The master thesis by Jeroen Steggink entitled Adding Semantics to Image-Region Annotations with the Name-It-Game is now published in the special issue of Multimedia Systems journal on Interactive multimedia computing. In this paper we present the Name-It-Game, an interactive multimedia game fostering the swift creation of a large data set of region-based image annotations. Compared to existing annotation games, we consider an added semantic structure, by means of the WordNet ontology, the main innovation of the Name-It-Game. Using an ontology-powered game, instead of the more traditional annotation tools, potentially makes region-based image labeling more fun and accessible for every type of user. However, the current games often present the players with hard-to-guess objects. To prevent this from happening in the Name-It-Game, we successfully identify WordNet categories which filter out hard-to-guess objects. To verify the speed of the annotation process, we compare the online Name-It-Game with a desktop tool with similar features. Results show that the Name-It-Game outperforms this tool for semantic region-based image labeling. Lastly, we measure the accuracy of the produced segmentations and compare them with carefully created LabelMe segmentations. Judging from the quantitative and qualitative results, we believe the segmentations are competitive to those of LabelMe, especially when averaged over multiple games.

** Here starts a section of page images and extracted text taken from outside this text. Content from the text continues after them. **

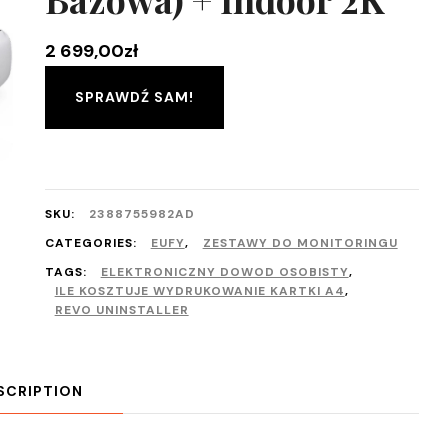
2 699,00
zł
SPRAWDŹ SAM!
SKU:
2388755982AD
CATEGORIES:
EUFY
,
ZESTAWY DO MONITORINGU
TAGS:
ELEKTRONICZNY DOWOD OSOBISTY
,
ILE KOSZTUJE WYDRUKOWANIE KARTKI A4
,
REVO UNINSTALLER
SCRIPTION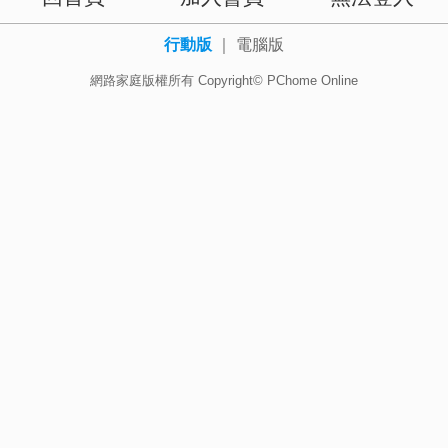
行動版
｜
電腦版
網路家庭版權所有 Copyright© PChome Online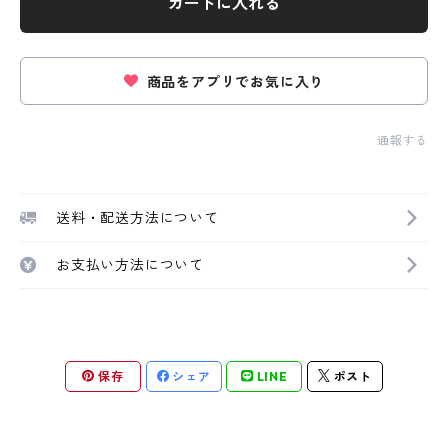
カートに入れる
商品をアプリでお気に入り
通報する
送料・配送方法について
お支払い方法について
保存
シェア
LINE
ポスト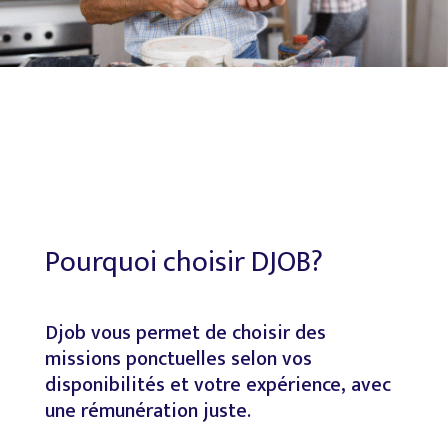
Pourquoi
choisir
DJOB?
Djob
vous
permet
de
choisir
des
missions
ponctuelles
selon
vos
disponibilités
et
votre
expérience,
avec
une
rémunération
juste.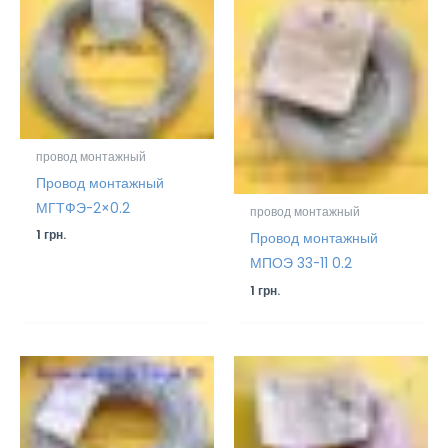
провод монтажный
Провод монтажный
МГТФЭ-2×0.2
провод монтажный
1
грн.
Провод монтажный
МПОЭ 33-11 0.2
1
грн.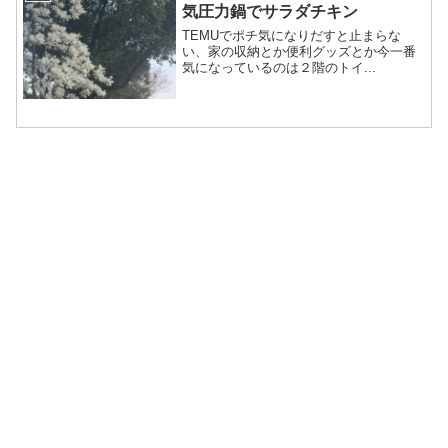
気圧力鍋でサラダチキン
TEMUでポチ気になりだすと止まらな
い、家の収納とか便利グッズとか今一番
気になっているのは２階のトイ...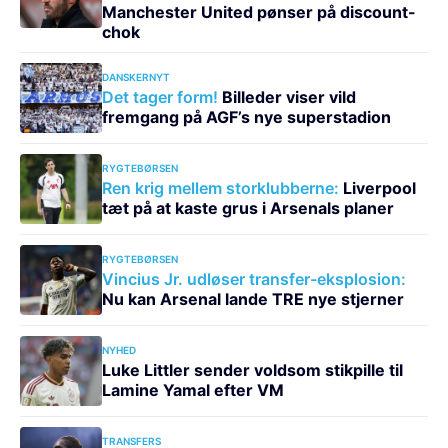
Manchester United pønser på discount-
chok
DANSKERNYT
Det tager form!
Billeder viser vild
fremgang på AGF’s nye superstadion
RYGTEBØRSEN
Ren krig mellem storklubberne:
Liverpool
tæt på at kaste grus i Arsenals planer
RYGTEBØRSEN
Vincius Jr. udløser transfer-eksplosion:
Nu kan Arsenal lande TRE nye stjerner
NYHED
Luke Littler sender voldsom stikpille til
Lamine Yamal efter VM
TRANSFERS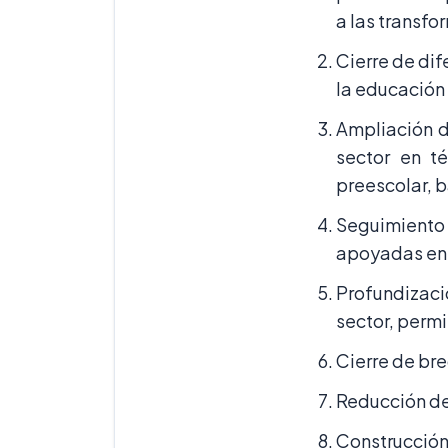
a las transfo
Cierre de dif
la educación 
Ampliación d
sector en té
preescolar, 
Seguimiento 
apoyadas en 
Profundizaci
sector, perm
Cierre de bre
Reducción del
Construcción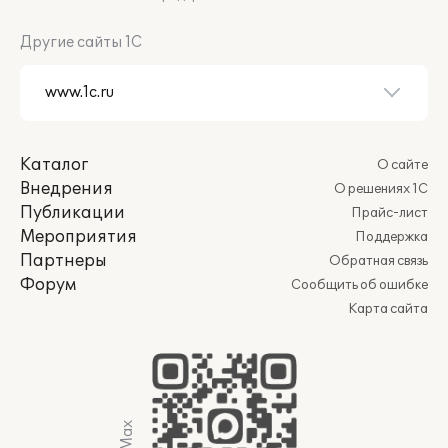
Другие сайты 1С
Каталог
О сайте
Внедрения
О решениях 1С
Публикации
Прайс-лист
Мероприятия
Поддержка
Партнеры
Обратная связь
Форум
Сообщить об ошибке
Карта сайта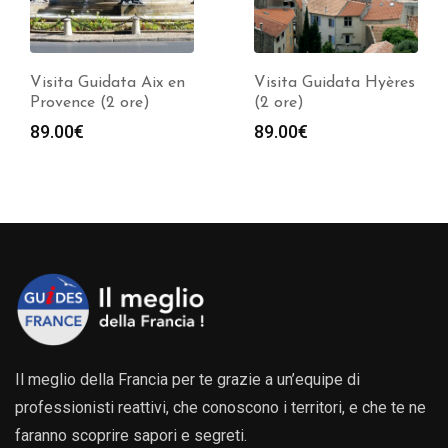
Visita Guidata Aix en
Visita Guidata Hyères
Provence (2 ore)
(2 ore)
89.00
€
89.00
€
Il meglio della Francia per te grazie a un’equipe di
professionisti reattivi, che conoscono i territori, e che te ne
faranno scoprire sapori e segreti.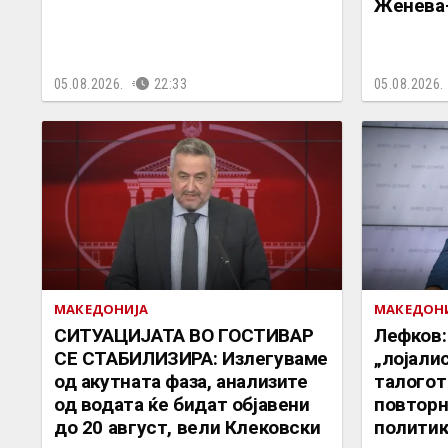
Женева
05.08.2026.
22:33
05.08.2026.
МАКЕДОНИЈА
МАКЕДОН
СИТУАЦИЈАТА ВО ГОСТИВАР
Лефков:
СЕ СТАБИЛИЗИРА: Излегуваме
„лојали
од акутната фаза, анализите
талогот
од водата ќе бидат објавени
повторн
до 20 август, вели Клековски
политик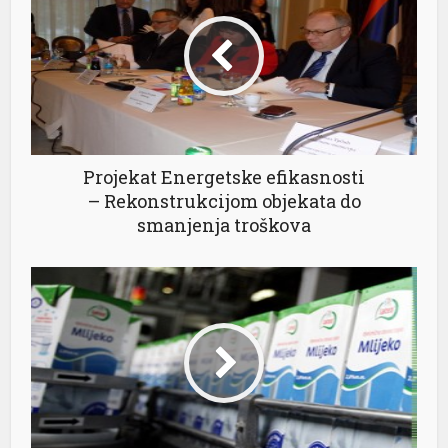
Projekat Energetske efikasnosti
– Rekonstrukcijom objekata do
smanjenja troškova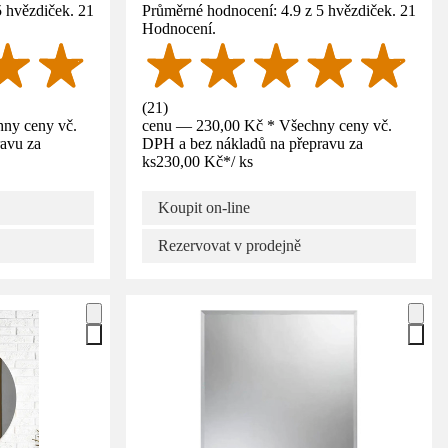
5 hvězdiček. 21
Průměrné hodnocení: 4.9 z 5 hvězdiček. 21
Hodnocení.
(
21
)
ny ceny vč.
cenu — 230,00 Kč * Všechny ceny vč.
avu za
DPH a bez nákladů na přepravu za
ks
230,00 Kč
*
/
ks
Koupit on-line
Rezervovat v prodejně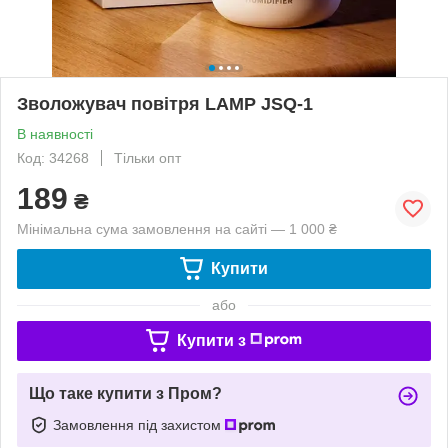
Зволожувач повітря LAMP JSQ-1
В наявності
Код: 34268
Тільки опт
189
₴
Мінімальна сума замовлення на сайті — 1 000 ₴
Купити
або
Купити з
Що таке купити з Пром?
Замовлення під захистом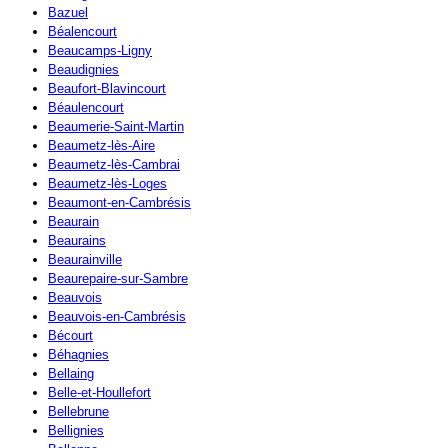
Bazuel
Béalencourt
Beaucamps-Ligny
Beaudignies
Beaufort-Blavincourt
Béaulencourt
Beaumerie-Saint-Martin
Beaumetz-lès-Aire
Beaumetz-lès-Cambrai
Beaumetz-lès-Loges
Beaumont-en-Cambrésis
Beaurain
Beaurains
Beaurainville
Beaurepaire-sur-Sambre
Beauvois
Beauvois-en-Cambrésis
Bécourt
Béhagnies
Bellaing
Belle-et-Houllefort
Bellebrune
Bellignies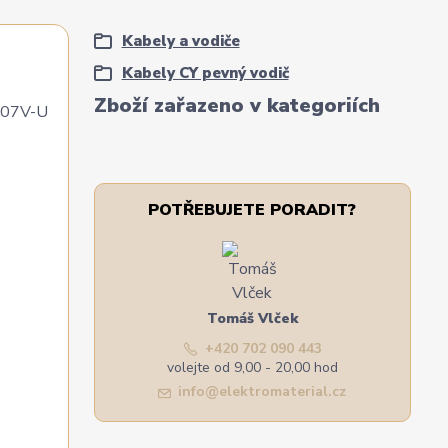
Kabely a vodiče
Kabely CY pevný vodič
Zboží zařazeno v kategoriích
 H07V-U
POTŘEBUJETE PORADIT?
Tomáš Vlček
+420 702 090 443
volejte od 9,00 - 20,00 hod
info@elektromaterial.cz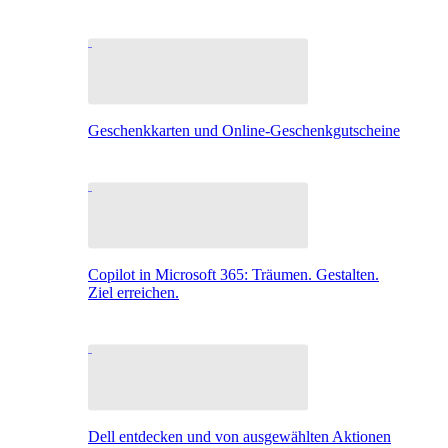
Geschenkkarten und Online-Geschenkgutscheine
Copilot in Microsoft 365: Träumen. Gestalten.
Ziel erreichen.
Dell entdecken und von ausgewählten Aktionen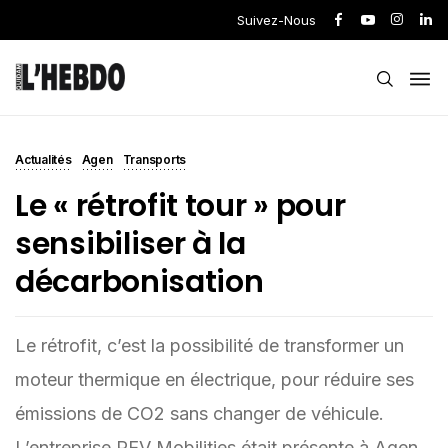
Suivez-Nous
Actualités
Agen
Transports
Le « rétrofit tour » pour
sensibiliser à la
décarbonisation
Le rétrofit, c’est la possibilité de transformer un
moteur thermique en électrique, pour réduire ses
émissions de CO2 sans changer de véhicule.
L’entreprise REV Mobilities était présente à Agen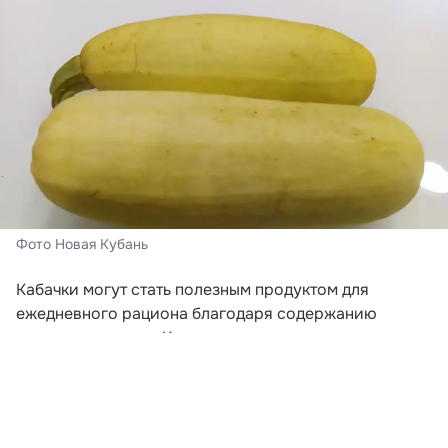
Фото Новая Кубань
Кабачки могут стать полезным продуктом для
ежедневного рациона благодаря содержанию
пищевых волокон. Клетчатка поддерживает
нормальную работу кишечника, помогает дольше
сохранять чувство сытости и служит питательной
средой для полезной микрофлоры. Об этом
рассказала врач-эндокринолог Лада Федина в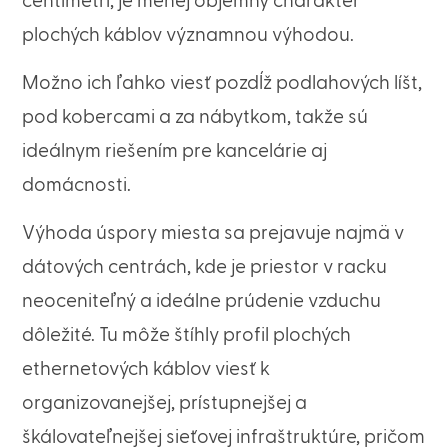
centimetri, je menej objemný charakter
plochých káblov významnou výhodou.
Možno ich ľahko viesť pozdĺž podlahových líšt,
pod kobercami a za nábytkom, takže sú
ideálnym riešením pre kancelárie aj
domácnosti.
Výhoda úspory miesta sa prejavuje najmä v
dátových centrách, kde je priestor v racku
neoceniteľný a ideálne prúdenie vzduchu
dôležité. Tu môže štíhly profil plochých
ethernetových káblov viesť k
organizovanejšej, prístupnejšej a
škálovateľnejšej sieťovej infraštruktúre, pričom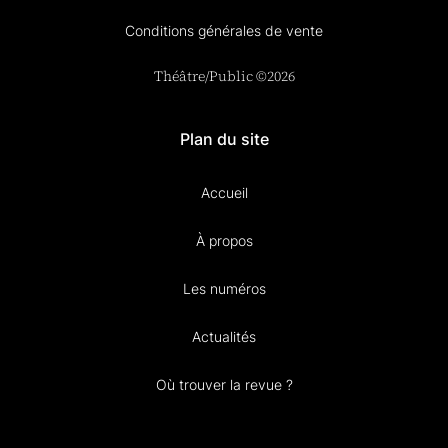
Conditions générales de vente
Théâtre/Public ©2026
Plan du site
Accueil
À propos
Les numéros
Actualités
Où trouver la revue ?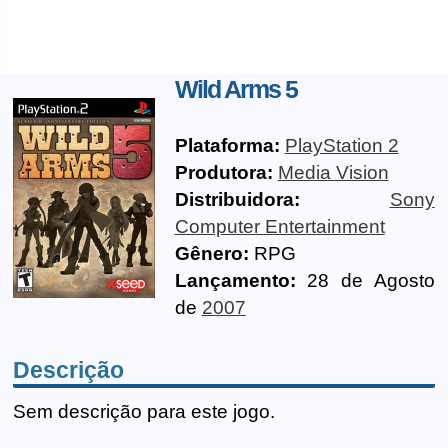
Wild Arms 5
Plataforma:
PlayStation 2
Produtora:
Media Vision
Distribuidora:
Sony
Computer Entertainment
Gênero:
RPG
Lançamento:
28 de Agosto
de
2007
Descrição
Sem descrição para este jogo.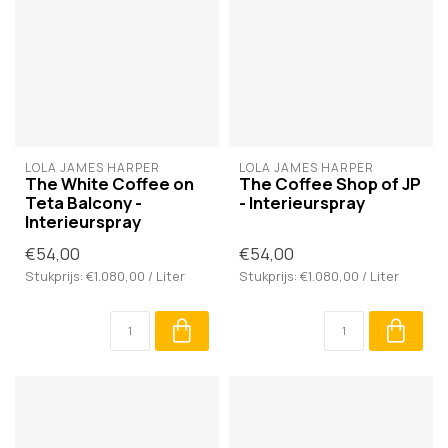
LOLA JAMES HARPER
LOLA JAMES HARPER
The White Coffee on
The Coffee Shop of JP
Teta Balcony -
- Interieurspray
Interieurspray
€54,00
€54,00
Stukprijs: €1.080,00 / Liter
Stukprijs: €1.080,00 / Liter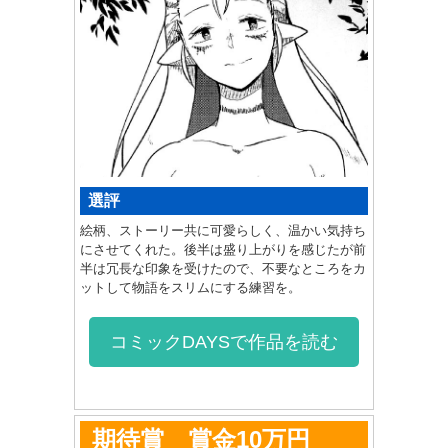
選評
絵柄、ストーリー共に可愛らしく、温かい気持ち
にさせてくれた。後半は盛り上がりを感じたが前
半は冗長な印象を受けたので、不要なところをカ
ットして物語をスリムにする練習を。
コミックDAYSで作品を読む
期待賞 賞金10万円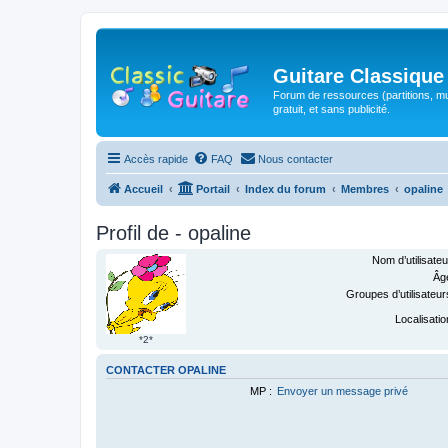
Guitare Classique
Forum de ressources (partitions, mu
gratuit, et sans publicité.
Accès rapide
FAQ
Nous contacter
Accueil
Portail
Index du forum
Membres
opaline
Profil de - opaline
Nom d’utilisateu
Âge
Groupes d’utilisateur
Localisatio
*2*
CONTACTER OPALINE
MP :
Envoyer un message privé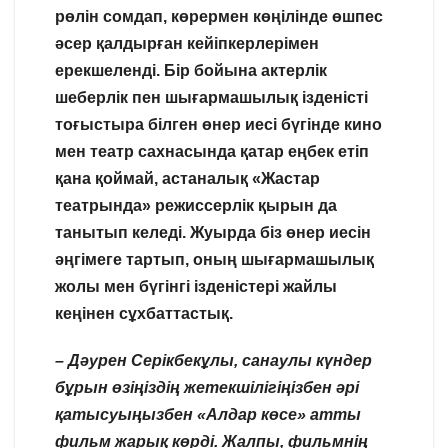
рөлін сомдап, көрермен көңілінде өшпес
әсер қалдырған кейіпкерлерімен
ерекшеленді. Бір бойына актерлік
шеберлік пен шығармашылық ізденісті
тоғыстыра білген өнер иесі бүгінде кино
мен театр сахнасында қатар еңбек етіп
қана қоймай, астаналық «Жастар
театрында» режиссерлік қырын да
танытып келеді. Жуырда біз өнер иесін
әңгімеге тартып, оның шығармашылық
жолы мен бүгінгі ізденістері жайлы
кеңінен сұхбаттастық.
– Дәурен Серікбекұлы,
санаулы күндер
бұрын өзіңіздің жетекшілігіңізбен әрі
қатысуыңызбен «Алдар көсе» атты
фильм жарық көрді. Жалпы, фильмнің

By adding semantics to region-based image annotations, using the Name-It-Game, we have opened up an efficient means to provide precious labels in a playful manner.

The paper Crowdsourcing Visual Detectors for Video Search by Bauke Freiburg, Jaap Kamps, and Cees Snoek, which will appear in the forthcoming ACM Multimedia conference is now available. In this paper, we study social tagging at the video fragment-level using a combination of automated content understanding and the wisdom of the crowds. We are interested in the question whether crowdsourcing can be beneficial to a video search engine that automatically recognizes video fragments on a semantic level. To answer this question, we perform a 3-month online field study with a concert video search engine targeted at a dedicated user-community of pop concert enthusiasts. We harvest the feedback of more than 500 active users and perform two experiments. In experiment 1 we measure user incentive to provide feedback, in experiment 2 we determine the tradeoff between feedback quality and quantity when aggregated over multiple users. Results show that users provide sufficient feedback, which becomes highly reliable when a crowd agreement of 67% is enforced.